Every time we see the rainbow it ought to remind us that this is the day of salvation, and to motivate us to urgency in evangelism. Our task is to urge men and women to be reconciled to God while there is still time, because we know that this era of grace will not last forever. Jesus will return to bring final judgement, but today there is both hope and opportunity. The rainbow ought to remind us to take pride in the Lord Jesus and the gospel as we “boast” in him rather than in ourselves.
Last week I was in London for the Evangelical Ministry Assembly. I was struck by the ubiquity of rainbow imagery to coincide with Pride month. The tunnel at St Pancras station was lit like a rainbow, and a flight of stairs at Victoria were decorated with rainbow colours. Shop displays and advertising posters were heralding their “gay friendly” credentials. Marks & Spencer were selling an LBGT sandwich combining chicken, tomato and avocado.

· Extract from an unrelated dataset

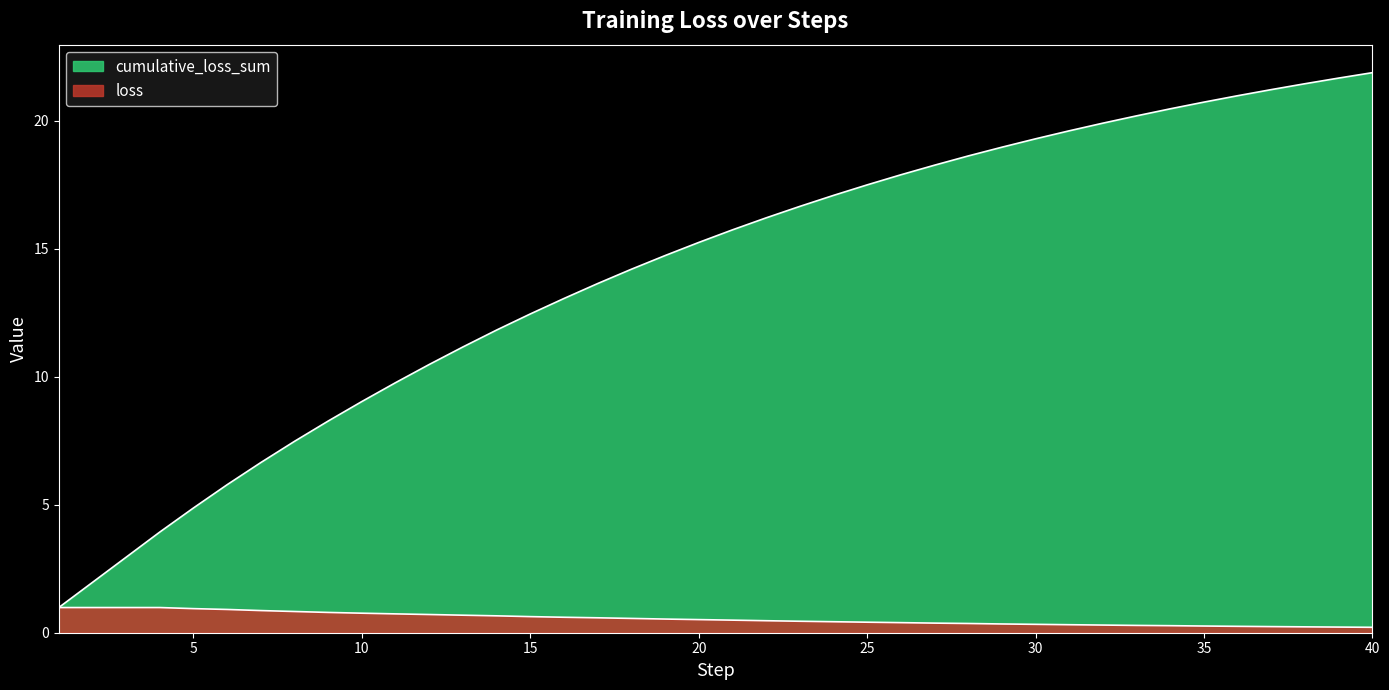

What is the maximum value for loss?

1.0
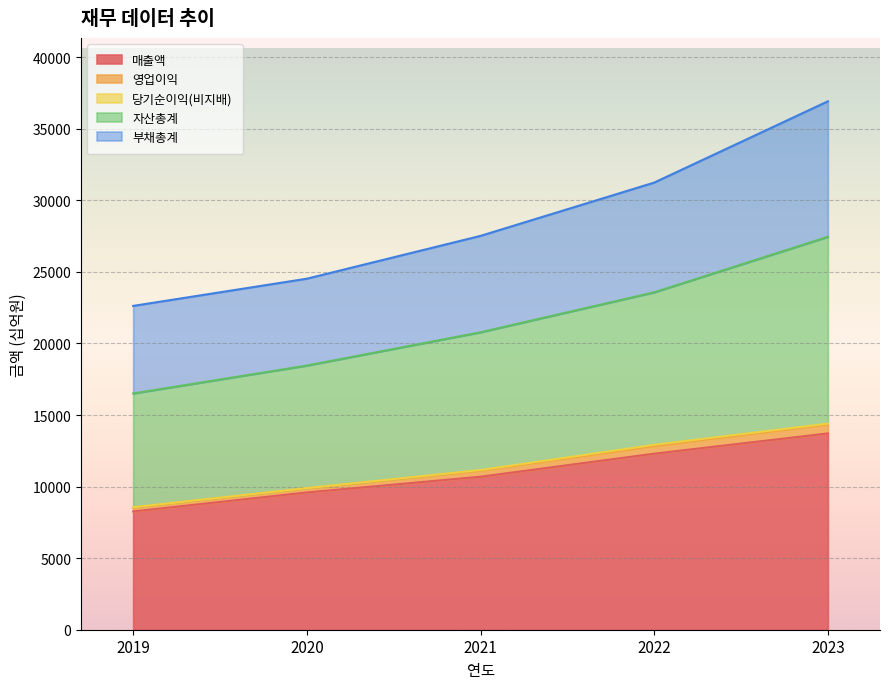

At which category is the sum across all series the highest?

2023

As a Christian it is hard to know how to respond to this new secular festival that demands that we celebrate both gay civil rights and the gay lifestyle. It is all too easy for Christians to respond in a knee-jerk way with anger and frustration at how radically our society has changed in the last few years. However, I think we need to stand back and reflect more carefully on how we ought to feel and respond. What would Jesus do if he were to walk into a city celebrating Gay Pride?
On reflection I have a variety of feelings and responses to Pride:
I feel alienated.
The overwhelming public support for Pride and what it stands for leaves me feeling an outsider in my own culture in a way that would not have been the case thirty years ago. I am unable to join in the celebration of a lifestyle that I believe to be morally wrong. According to the Office for National Statistics 1.7% of the adult population identify as gay, lesbian or bisexual. The British Social Attitudes Survey in 2016 found that 64% of the population believe that same sex-relationships are “not wrong at all” compared to a mere 17% who felt this way in 1983.
The changed attitudes towards homosexuality, and especially the shift from a demand to tolerate to a requirement to celebrate, has left evangelical Christians, alongside other religious minorities, outside of the cultural mainstream. We are viewed at best as unreconstructed dinosaurs, and at worst as dangerous and intolerant bigots. Pride forces us to face the reality that we are “strangers and aliens” living in exile in our own culture. We are no more than 2-3% of the population. Although this feels psychologically uncomfortable, we should be neither surprised nor phased by this. The natural situation for the true church is to be in exile in the world, and the collapse of cultural Christianity is merely making this obvious. We need to adjust our expectations and ministry to this new reality.
I am thankful.
At the same time, I feel thankful that Pride is able to take place, and that I live in a society that supports human rights for all groups. I would not prefer to live in a society in which homosexuality were illegal or criminalised, as is still the case in many other countries around the world, nor in which people are forced to live underground lives. I don’t read the New Testament as saying that the church is to regulate the sexual behaviour of the world. In fact, 1 Corinthians 5-6 says exactly the opposite.
I believe that the biblical pattern as we wait for the final judgement and the eschatological consummation of the Kingdom of God is to allow as much freedom to consenting adults as possible, provided that it does not undermine civic peace and order. Transformation comes as people voluntarily choose to submit to the rule of Christ and live accordingly, not because they are coerced into external moral conformity. If we want to enjoy freedom as Christians, to proclaim the gospel and to refuse to celebrate homosexuality, then we need to accord freedom to others.
I am thankful that the gay rights movement has not achieved the radical deconstruction of marriage and the family that many hoped would be the case. Peter Tatchell wrote a fascinating article in the Guardian lamenting how the gay rights movement has sold out to consumerism and chosen to copy heterosexual norms rather than replace them. I would say that this is a result of the fact that human beings are made in the image of God, and his basic pattern for human life cannot be eradicated. For all the radicalism of many activists, the overwhelming majority of people still opt for marriage and children on the traditional pattern.
I am also thankful that Pride reflects the reality of LBGTQ life and culture, not a sanitised version of it. It glories in sexual freedom and the breaking of boundaries. It celebrates not just committed loving same-sex relationships, but also wild promiscuity. One rarely hears the Christians who are advocating for the acceptance of same-sex relationships critiquing the obvious promiscuity advocated by large section of the gay community, which simply does not want to be confined to loving, committed and exclusive relationships but regards this as inherently oppressive and restrictive.
I am fearful.
At the same time I am fearful that the spirit of tolerance that has allowed Pride and radically transformed the civic rights of the LBGTQ community has been, and will increasingly be, withdrawn from those who hold to traditional religious convictions about human sexuality, even when there is no evidence that they are practicing or advocating discrimination. The acceptance and celebration of homosexuality as equivalent to heterosexuality is becoming a new “Test Act” that will exclude evangelical believers from public office and employment.